On Human Rights Day this year, we focus on youth faced with challenges in many parts of the world, including in Serbia. Youth unemployment, poverty risk, and mental health concerns are just some of the problems that Serbian youth face.
Even though the overall unemployment rate has been decreasing recently, high youth unemployment remains the same, despite the National Youth Strategy and other efforts. According to the most recent labour force data available, the youth unemployment rate is twice as high as the general unemployment rate. Especially concerning is the fact that youth aged 18 to 30 are also at the highest risk of poverty.
The situation of marginalised youth groups, such as young Roma is especially difficult, since they are not expressly identified as a vulnerable group in the Law on Public Health. Health care, especially in rural areas, is not equally available to all citizens, including rural youth.

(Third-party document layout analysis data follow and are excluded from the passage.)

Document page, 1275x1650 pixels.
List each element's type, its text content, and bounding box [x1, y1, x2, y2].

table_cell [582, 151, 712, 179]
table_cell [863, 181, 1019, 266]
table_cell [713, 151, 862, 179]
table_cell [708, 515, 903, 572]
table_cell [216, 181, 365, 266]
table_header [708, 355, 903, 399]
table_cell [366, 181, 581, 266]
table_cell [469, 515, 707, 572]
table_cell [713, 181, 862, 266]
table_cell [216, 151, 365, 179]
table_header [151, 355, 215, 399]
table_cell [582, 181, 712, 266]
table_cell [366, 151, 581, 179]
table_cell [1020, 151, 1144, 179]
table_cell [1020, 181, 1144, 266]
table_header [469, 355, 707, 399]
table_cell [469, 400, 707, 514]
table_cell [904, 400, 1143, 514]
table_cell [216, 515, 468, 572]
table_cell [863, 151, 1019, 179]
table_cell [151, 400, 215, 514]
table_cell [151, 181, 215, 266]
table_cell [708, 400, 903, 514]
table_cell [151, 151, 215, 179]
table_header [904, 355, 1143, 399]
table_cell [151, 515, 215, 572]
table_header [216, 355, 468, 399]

As regards youth mental health, as many as 45% reported being constantly worried about something, and 28% – crying frequently. More than a half of the respondents reported having experienced at least one stressful event in the past two years, with 23% of them experiencing more than one. As many as 12% of the respondents reported feeling completely worthless, while 7% reported having considered ending their lives.
Although an accurate figure cannot be reliably ascertained, the European Statistical Office data show that over 4,000 people leave Serbia each month, and 51,000 – predominantly youth – each year. At an annual level, this corresponds to approximately an entire Serbian municipality.
For youth in Serbia to ensure their rights and greater autonomy, on this Human Rights Day, the UN Country Team in Serbia, the Council of Europe Office in Belgrade, the OSCE Mission to Serbia and the EU Delegation to Serbia affirm that young people should be offered meaningful support, conducive to their self-sustainability and empowerment. We reiterate that it is essential to ensure options for their full participation in society and opportunities to freely express themselves, so that no one speaks on their behalf.
It is crucial that youth, regardless of their background, and especially the most vulnerable groups, be recognised as decision-makers on their own lives, with an equal voice, as their participation in law-, policy- and decision-making at all levels is indispensable.
While overcoming the challenges of transition from childhood to adulthood, from education to economic independence, many young men and women lack support. Youth with disabilities encounter additional barriers to continuing their education or contracting employment in the open labour market.
All young people, regardless of their identity traits, including their ethnic, religious, political, economic and social status, as well as sexual identity should enjoy equal rights, freedoms, and protection.
We want to be clear: young people are not alone and young people matter. Thousands of young people in Serbia and the region are supported, policies and legal frameworks are improved, and youth voice is strengthened and mainstreamed under the programmes of the UN Country Team, Council of Europe Office in Belgrade, OSCE Mission to Serbia and EU Delegation to Serbia. Last year we celebrated the 70th anniversary of the Universal Declaration of Human Rights. Next year marks 70 years of the European Convention on Human Rights, so it is essential that youth continue to be recognised as one of the key groups of human rights holders, since they are among the most vulnerable, as well as among the strongest proponents of the values of diversity and solidarity.